** Task statement **
After locating the line that contains "[536,128,587,144] simple -> (829, 77) none" in the records below, write out exactly that line and each line after it through the one that contains "[606,289,672,302] function. ->", and nothing else.

** Given records **

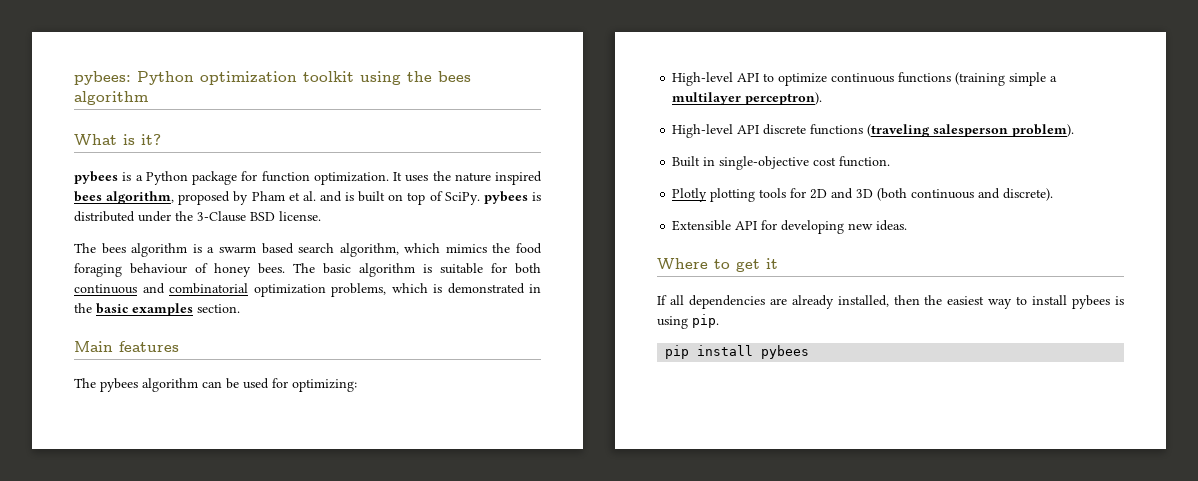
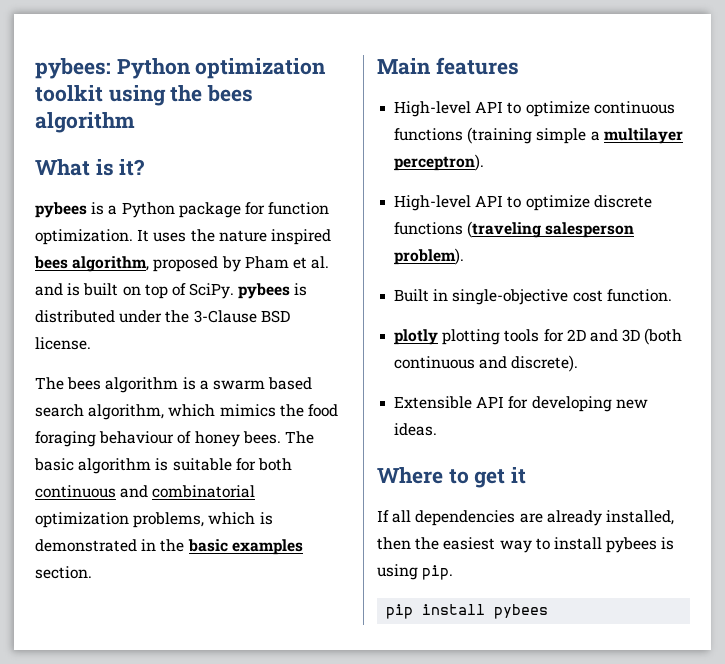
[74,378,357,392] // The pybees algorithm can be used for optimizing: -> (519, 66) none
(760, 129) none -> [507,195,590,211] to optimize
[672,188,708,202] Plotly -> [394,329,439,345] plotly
...
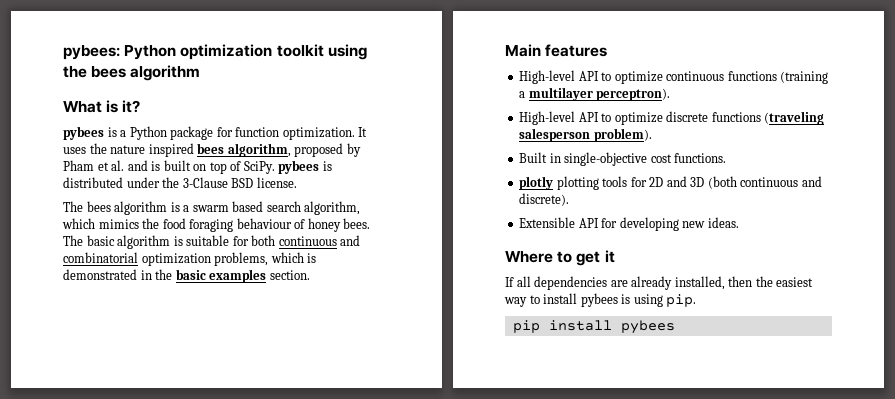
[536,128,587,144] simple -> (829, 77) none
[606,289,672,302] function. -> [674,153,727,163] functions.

** Answer for this exercise **
[536,128,587,144] simple -> (829, 77) none
[606,289,672,302] function. -> [674,153,727,163] functions.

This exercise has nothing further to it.